→ ABOUT THIS EXERCISE
Only one stretch of the listing below is wanted. Begin at the line that has "loss, 13: 11500 -> 10022", stop after the line that has "Přástková Kristýna: 52.48 -> 64", and repeat every line in between exactly.

======== RECORDS PROVIDED ========

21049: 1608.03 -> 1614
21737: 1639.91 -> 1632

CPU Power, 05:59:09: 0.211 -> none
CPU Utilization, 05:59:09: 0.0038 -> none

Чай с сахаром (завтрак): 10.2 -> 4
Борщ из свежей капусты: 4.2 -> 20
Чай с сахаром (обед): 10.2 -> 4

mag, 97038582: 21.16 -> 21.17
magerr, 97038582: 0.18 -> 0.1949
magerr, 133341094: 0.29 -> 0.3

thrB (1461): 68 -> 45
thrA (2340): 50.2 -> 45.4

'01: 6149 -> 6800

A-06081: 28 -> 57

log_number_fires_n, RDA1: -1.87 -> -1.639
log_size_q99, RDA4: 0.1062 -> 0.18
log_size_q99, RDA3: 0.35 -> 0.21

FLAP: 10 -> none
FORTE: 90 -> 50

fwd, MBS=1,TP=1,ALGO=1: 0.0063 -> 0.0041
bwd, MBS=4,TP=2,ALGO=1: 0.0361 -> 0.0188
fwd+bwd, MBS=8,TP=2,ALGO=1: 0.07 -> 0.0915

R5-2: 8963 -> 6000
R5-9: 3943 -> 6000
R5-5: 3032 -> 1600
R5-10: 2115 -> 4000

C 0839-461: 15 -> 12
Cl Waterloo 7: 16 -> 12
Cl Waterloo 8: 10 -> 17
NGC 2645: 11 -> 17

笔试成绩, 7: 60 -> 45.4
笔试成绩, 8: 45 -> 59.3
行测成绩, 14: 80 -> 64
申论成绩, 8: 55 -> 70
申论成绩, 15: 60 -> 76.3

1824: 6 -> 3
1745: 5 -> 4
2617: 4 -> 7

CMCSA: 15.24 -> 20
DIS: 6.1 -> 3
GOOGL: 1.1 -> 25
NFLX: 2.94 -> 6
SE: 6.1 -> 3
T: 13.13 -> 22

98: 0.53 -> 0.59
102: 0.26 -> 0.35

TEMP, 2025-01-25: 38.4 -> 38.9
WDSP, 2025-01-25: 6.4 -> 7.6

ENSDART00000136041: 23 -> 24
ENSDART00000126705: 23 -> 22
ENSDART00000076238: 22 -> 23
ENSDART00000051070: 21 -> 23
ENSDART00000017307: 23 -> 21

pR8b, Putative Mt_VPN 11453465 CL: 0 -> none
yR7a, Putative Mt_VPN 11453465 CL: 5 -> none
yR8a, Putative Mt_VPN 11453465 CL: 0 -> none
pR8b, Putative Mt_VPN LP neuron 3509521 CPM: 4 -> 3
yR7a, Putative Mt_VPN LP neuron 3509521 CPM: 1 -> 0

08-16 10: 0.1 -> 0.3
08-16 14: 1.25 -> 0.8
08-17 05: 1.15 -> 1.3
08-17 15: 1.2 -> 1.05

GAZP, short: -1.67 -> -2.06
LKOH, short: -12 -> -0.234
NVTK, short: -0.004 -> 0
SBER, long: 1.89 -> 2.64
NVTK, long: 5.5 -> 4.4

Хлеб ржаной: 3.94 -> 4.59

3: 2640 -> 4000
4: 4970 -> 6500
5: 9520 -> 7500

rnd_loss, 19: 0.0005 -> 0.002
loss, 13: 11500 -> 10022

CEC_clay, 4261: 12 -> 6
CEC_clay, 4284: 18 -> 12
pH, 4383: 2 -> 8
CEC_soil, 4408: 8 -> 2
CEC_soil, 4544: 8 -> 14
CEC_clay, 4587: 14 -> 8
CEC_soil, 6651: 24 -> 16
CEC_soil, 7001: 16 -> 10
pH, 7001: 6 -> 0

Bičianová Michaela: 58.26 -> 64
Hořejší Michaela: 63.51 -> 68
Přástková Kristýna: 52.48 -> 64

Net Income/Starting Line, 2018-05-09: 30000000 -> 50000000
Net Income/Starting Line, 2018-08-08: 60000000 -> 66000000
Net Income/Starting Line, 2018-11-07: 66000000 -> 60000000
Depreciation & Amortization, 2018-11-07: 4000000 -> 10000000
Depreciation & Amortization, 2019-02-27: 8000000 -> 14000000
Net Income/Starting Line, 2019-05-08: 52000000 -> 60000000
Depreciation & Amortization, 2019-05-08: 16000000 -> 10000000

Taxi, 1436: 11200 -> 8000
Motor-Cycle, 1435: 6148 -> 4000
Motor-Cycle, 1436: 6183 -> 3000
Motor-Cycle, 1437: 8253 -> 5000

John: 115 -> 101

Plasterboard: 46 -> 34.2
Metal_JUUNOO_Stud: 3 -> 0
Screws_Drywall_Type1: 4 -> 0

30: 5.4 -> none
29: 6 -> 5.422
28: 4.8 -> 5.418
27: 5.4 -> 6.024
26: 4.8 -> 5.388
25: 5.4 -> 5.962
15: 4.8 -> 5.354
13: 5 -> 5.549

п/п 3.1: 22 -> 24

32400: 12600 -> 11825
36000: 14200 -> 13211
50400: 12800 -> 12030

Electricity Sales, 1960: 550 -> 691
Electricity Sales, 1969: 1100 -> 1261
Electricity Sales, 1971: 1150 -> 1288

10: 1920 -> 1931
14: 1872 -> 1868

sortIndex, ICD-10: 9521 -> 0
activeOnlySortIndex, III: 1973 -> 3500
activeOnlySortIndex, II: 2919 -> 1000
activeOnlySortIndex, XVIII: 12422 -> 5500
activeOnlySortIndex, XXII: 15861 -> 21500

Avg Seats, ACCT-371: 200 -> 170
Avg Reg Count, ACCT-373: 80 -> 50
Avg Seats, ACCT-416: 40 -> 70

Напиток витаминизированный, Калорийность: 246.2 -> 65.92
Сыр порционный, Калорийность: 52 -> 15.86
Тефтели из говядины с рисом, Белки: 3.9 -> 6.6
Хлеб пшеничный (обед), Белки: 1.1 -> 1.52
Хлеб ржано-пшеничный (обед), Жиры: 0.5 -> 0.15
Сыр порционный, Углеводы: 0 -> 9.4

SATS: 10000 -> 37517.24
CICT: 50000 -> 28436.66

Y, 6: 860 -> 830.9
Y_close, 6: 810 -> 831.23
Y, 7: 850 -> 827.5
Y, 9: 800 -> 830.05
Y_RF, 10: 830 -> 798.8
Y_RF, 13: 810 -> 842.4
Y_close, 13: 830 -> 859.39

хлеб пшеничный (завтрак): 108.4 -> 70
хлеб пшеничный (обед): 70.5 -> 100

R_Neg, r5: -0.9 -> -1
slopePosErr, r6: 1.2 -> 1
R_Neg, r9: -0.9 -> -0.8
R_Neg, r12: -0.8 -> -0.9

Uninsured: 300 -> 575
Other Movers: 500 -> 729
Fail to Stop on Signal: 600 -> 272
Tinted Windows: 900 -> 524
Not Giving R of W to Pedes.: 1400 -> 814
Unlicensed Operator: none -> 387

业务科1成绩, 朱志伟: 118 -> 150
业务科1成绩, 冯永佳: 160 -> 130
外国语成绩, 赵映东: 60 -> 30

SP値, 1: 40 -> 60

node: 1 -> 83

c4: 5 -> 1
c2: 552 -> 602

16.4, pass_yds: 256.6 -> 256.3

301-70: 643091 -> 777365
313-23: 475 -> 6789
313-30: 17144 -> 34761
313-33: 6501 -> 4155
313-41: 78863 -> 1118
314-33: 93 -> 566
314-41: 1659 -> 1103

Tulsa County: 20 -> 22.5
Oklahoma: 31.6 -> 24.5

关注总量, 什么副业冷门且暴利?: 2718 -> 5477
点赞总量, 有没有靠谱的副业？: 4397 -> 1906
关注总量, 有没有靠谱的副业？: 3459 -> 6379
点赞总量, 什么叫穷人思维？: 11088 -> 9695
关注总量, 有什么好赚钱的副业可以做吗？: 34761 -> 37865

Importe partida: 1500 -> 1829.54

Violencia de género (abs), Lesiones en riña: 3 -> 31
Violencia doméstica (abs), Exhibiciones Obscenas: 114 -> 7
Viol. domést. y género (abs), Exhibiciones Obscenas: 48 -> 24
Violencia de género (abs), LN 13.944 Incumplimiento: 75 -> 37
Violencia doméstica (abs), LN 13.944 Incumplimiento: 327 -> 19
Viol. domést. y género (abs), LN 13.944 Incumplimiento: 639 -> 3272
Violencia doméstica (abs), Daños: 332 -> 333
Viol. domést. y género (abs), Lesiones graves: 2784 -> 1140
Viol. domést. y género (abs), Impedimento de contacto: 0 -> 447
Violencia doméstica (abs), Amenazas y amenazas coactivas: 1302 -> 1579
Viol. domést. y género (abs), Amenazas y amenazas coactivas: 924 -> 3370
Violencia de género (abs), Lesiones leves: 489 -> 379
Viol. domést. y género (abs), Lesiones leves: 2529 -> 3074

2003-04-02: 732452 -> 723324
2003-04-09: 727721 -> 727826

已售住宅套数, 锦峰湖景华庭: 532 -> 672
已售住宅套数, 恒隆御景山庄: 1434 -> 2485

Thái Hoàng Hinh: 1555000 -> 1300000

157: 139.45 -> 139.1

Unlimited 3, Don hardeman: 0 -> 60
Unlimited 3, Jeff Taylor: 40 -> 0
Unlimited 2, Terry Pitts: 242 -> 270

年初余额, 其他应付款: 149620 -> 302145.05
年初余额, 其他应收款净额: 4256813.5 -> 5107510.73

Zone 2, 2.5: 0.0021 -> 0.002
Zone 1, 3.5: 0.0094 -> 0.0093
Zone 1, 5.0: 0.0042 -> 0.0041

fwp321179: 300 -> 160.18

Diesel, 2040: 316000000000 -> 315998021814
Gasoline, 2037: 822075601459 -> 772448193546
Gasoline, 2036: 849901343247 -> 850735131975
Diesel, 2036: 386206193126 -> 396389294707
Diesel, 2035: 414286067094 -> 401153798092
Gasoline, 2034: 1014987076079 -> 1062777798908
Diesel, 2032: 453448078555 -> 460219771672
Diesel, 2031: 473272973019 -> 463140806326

========

→ SOLVED EXERCISE
loss, 13: 11500 -> 10022

CEC_clay, 4261: 12 -> 6
CEC_clay, 4284: 18 -> 12
pH, 4383: 2 -> 8
CEC_soil, 4408: 8 -> 2
CEC_soil, 4544: 8 -> 14
CEC_clay, 4587: 14 -> 8
CEC_soil, 6651: 24 -> 16
CEC_soil, 7001: 16 -> 10
pH, 7001: 6 -> 0

Bičianová Michaela: 58.26 -> 64
Hořejší Michaela: 63.51 -> 68
Přástková Kristýna: 52.48 -> 64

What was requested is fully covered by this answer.